» **Quoted passage**:
Studio album by Sawyer Brown
- Released: July 11, 2002
- Studio: GBT Studio (Nashville, Tennessee).
- Genre: Country
- Length: 37:44
- Label: Curb
- Producer: Brian Tankersley

Sawyer Brown chronology
| The Hits Live (2000) | Can You Hear Me Now (2002) | True Believer (2003) |

= Can You Hear Me Now =

Can You Hear Me Now is the fourteenth studio album by the American country music band Sawyer Brown. It was released in 2002 on Curb Records. The album's singles all failed to make Top 40 on the Hot Country Songs charts: "Circles" reached #45, the title track peaked at #47, and "I Need a Girlfriend" failed to chart. After the release of this album, the band recorded three new tracks for a religious-themed compilation, then left Curb for Lyric Street Records, where they released the #48-peaking "I'll Be Around" but no album. They would return to Curb in 2005 for the release of their fifteenth album, 2005's Mission Temple Fireworks Stand.

» **Dataset items**:
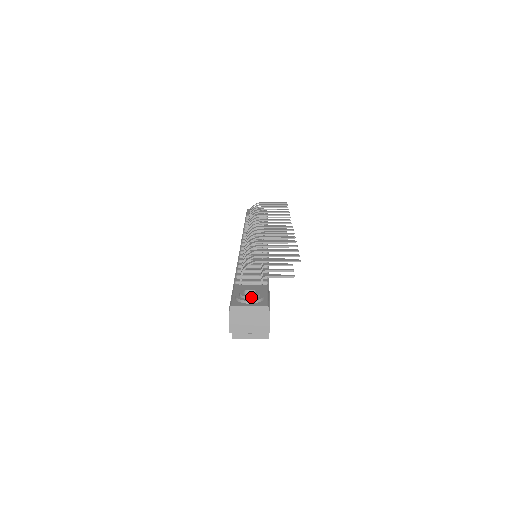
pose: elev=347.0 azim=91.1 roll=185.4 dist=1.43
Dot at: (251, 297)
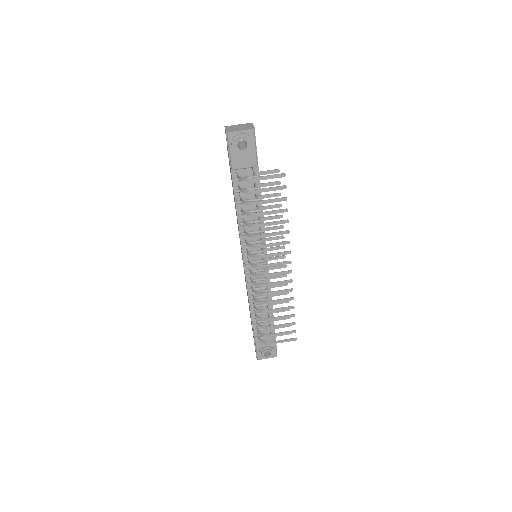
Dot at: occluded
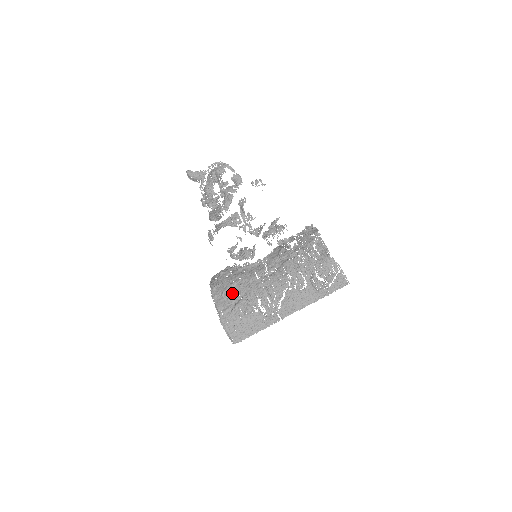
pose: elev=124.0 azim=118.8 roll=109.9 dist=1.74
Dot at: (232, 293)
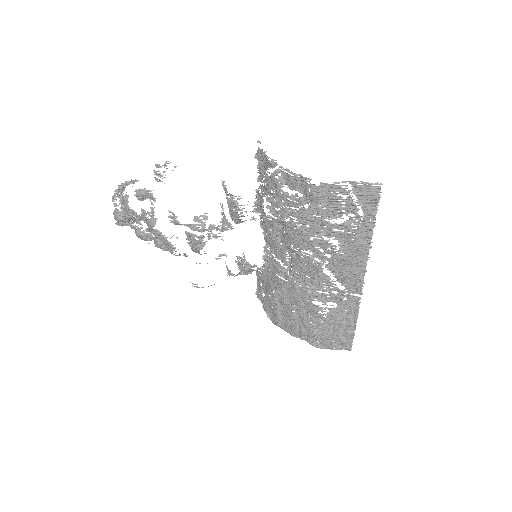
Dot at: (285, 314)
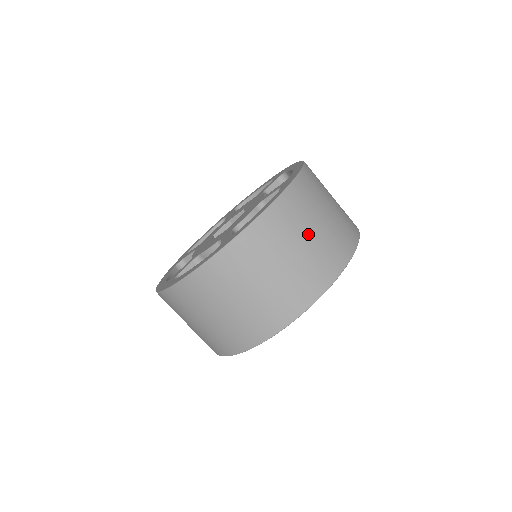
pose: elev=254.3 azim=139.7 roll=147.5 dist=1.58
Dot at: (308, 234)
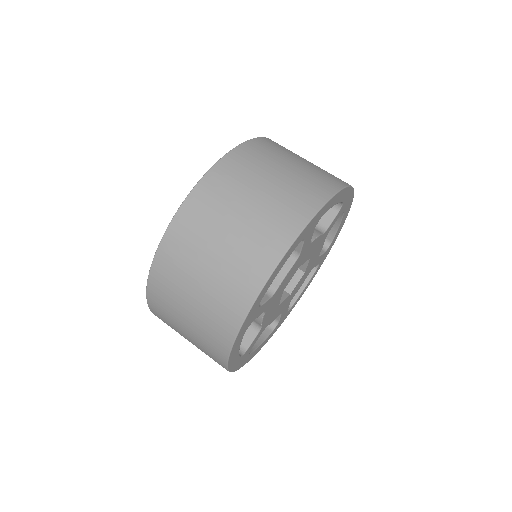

» **Set exercise A**: Reproduce the album description word for word, from "Sawyer Brown chronology" up to and including "Temple Fireworks Stand.".
» **Set exercise B**: Please rewrite all the dataset items with "pose" swapped for "view" and nothing else changed, and leave the pictures out.

» **Full response A**:
Sawyer Brown chronology
| The Hits Live (2000) | Can You Hear Me Now (2002) | True Believer (2003) |

= Can You Hear Me Now =

Can You Hear Me Now is the fourteenth studio album by the American country music band Sawyer Brown. It was released in 2002 on Curb Records. The album's singles all failed to make Top 40 on the Hot Country Songs charts: "Circles" reached #45, the title track peaked at #47, and "I Need a Girlfriend" failed to chart. After the release of this album, the band recorded three new tracks for a religious-themed compilation, then left Curb for Lyric Street Records, where they released the #48-peaking "I'll Be Around" but no album. They would return to Curb in 2005 for the release of their fifteenth album, 2005's Mission Temple Fireworks Stand.

» **Full response B**:
view: elev=347.0 azim=91.1 roll=185.4 dist=1.43
Dot at: (251, 297)
Dot at: occluded
view: elev=124.0 azim=118.8 roll=109.9 dist=1.74
Dot at: (232, 293)
Dot at: (285, 314)
view: elev=254.3 azim=139.7 roll=147.5 dist=1.58
Dot at: (308, 234)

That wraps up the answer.